How to find correlation when two random variable W1 =4X + 3Y and W2 = 4X + 9Y are given as a linear equation of x and y.

144 Views Asked by At

How to find correlation when two random variable $W_1 =4X + 3Y$ and $W_2 = 4X + 9Y$ are given as a linear equation of $X$ and $Y$.

1

There are 1 best solutions below

0
On BEST ANSWER

$$\rho(W_1,W_2) = \frac{Cov(W_1,W_2)}{\sqrt{Var(W_1)V(W_2}}$$

The covariance is a bilinear function, so :

$Cov(W_1,W_2) = Cov(4X+3Y, 4X+9Y) = 16 Var(X) + 27 Var(Y) + 48 Cov(X,Y)$

Assuming that $X$ and $Y$ are independent, we have $Cov(X,Y)=0$ and $Var(W_i) = a_i^2 Var(X) + b_i^2 Var(Y)$.

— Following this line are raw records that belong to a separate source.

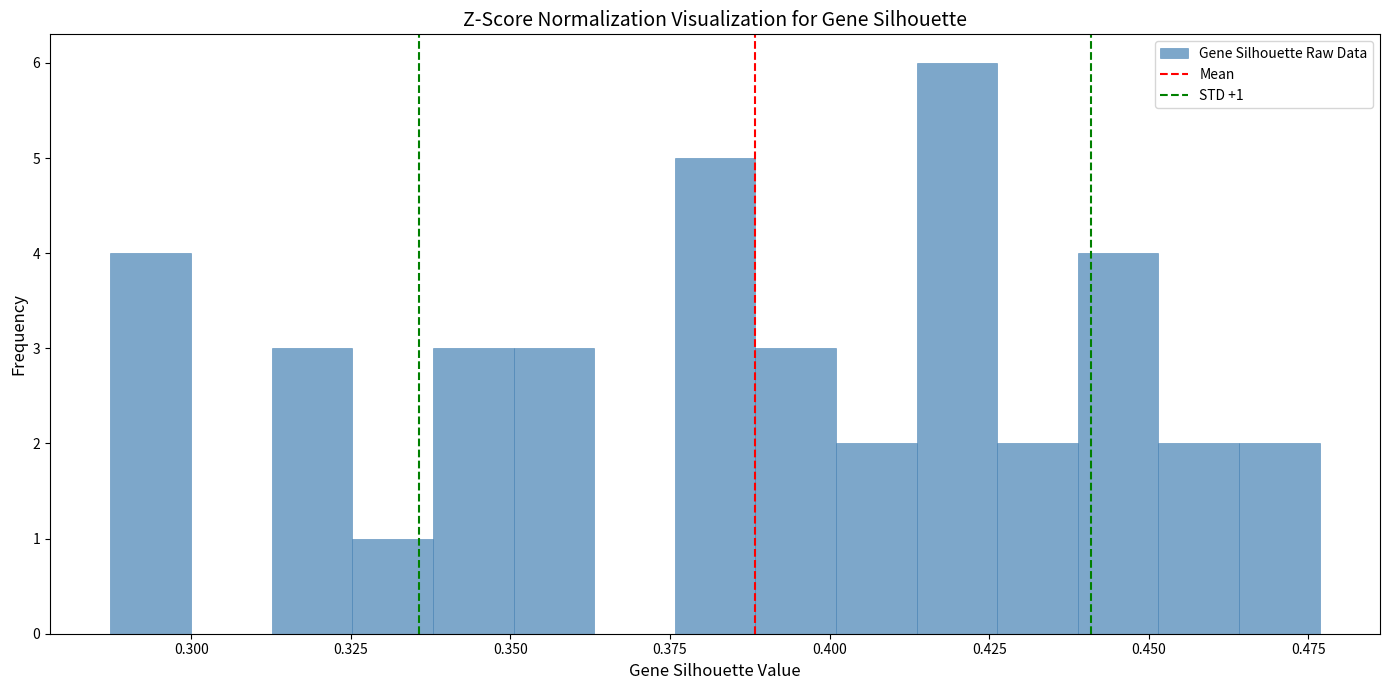

Around what value on the x-axis is the tallest bar? Give the approximate position of its centre, as read against the axis.

0.420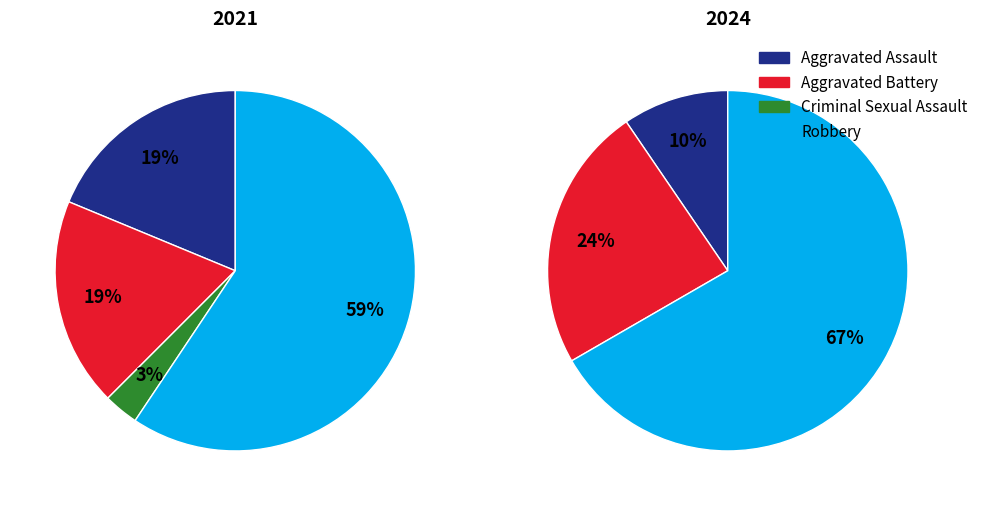

Count the number of slices in the pie.

4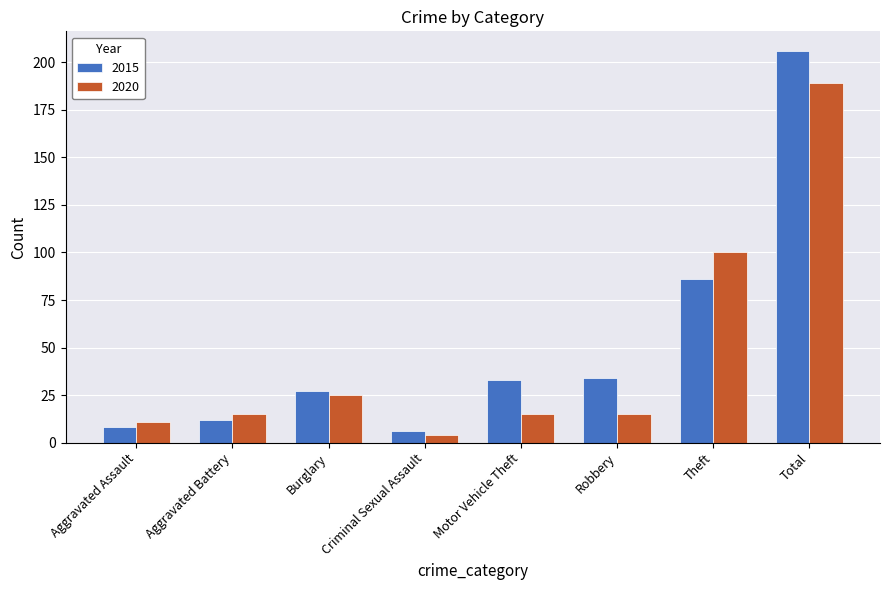

Is the value of 2015 at Robbery greater than the value of 2020 at Criminal Sexual Assault?

Yes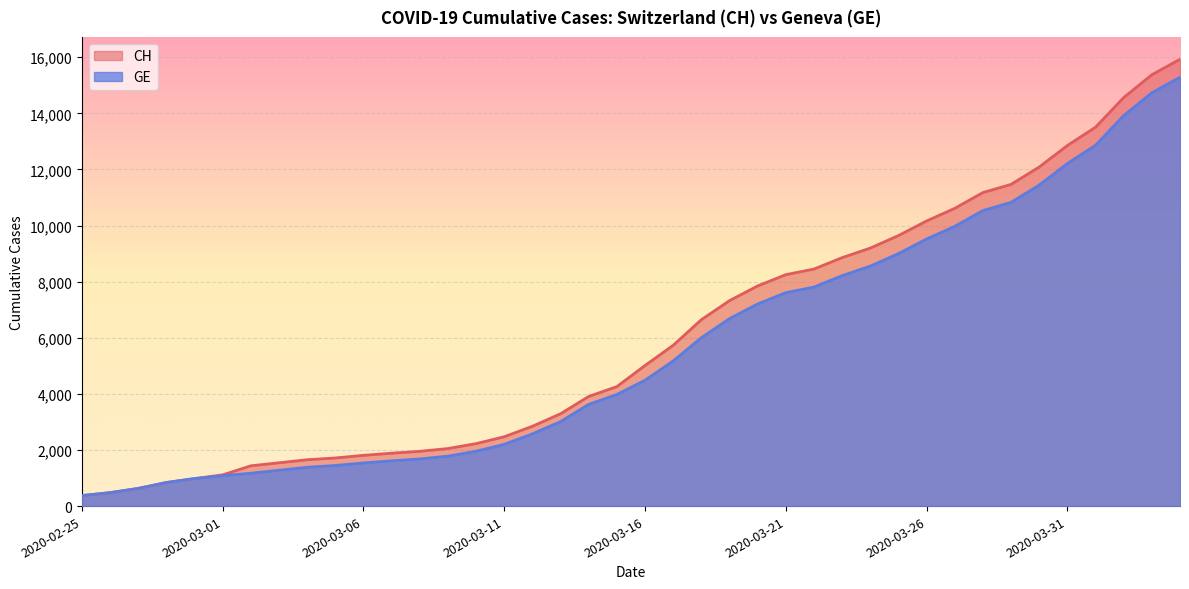

Which series has the widest spread of values?

CH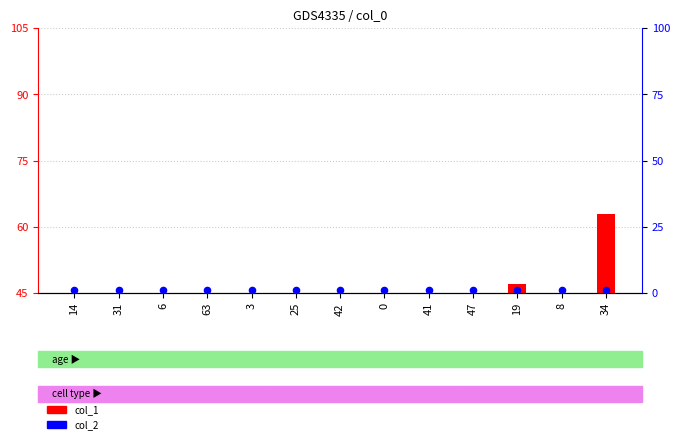

Which series contains the highest Y value?

col_1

Finally (in the independent case) :

$$\rho(W_1,W_2) = \frac{16 Var(X) + 27 Var(Y)}{\sqrt{(16Var(X)+9Var(Y))(16Var(X)+81Var(Y))}}$$

I let you finish the simplification.

If $X$ and $Y$ are not independent, you need to calculate $Cov(X,Y)$ but also $Var(W_i) = Cov(W_i, W_i) = a_i^2 Var(X) + b_i^2 Var(Y) + 2a_ib_i Cov(X,Y)$.

I think you have everything you need to know what to do next.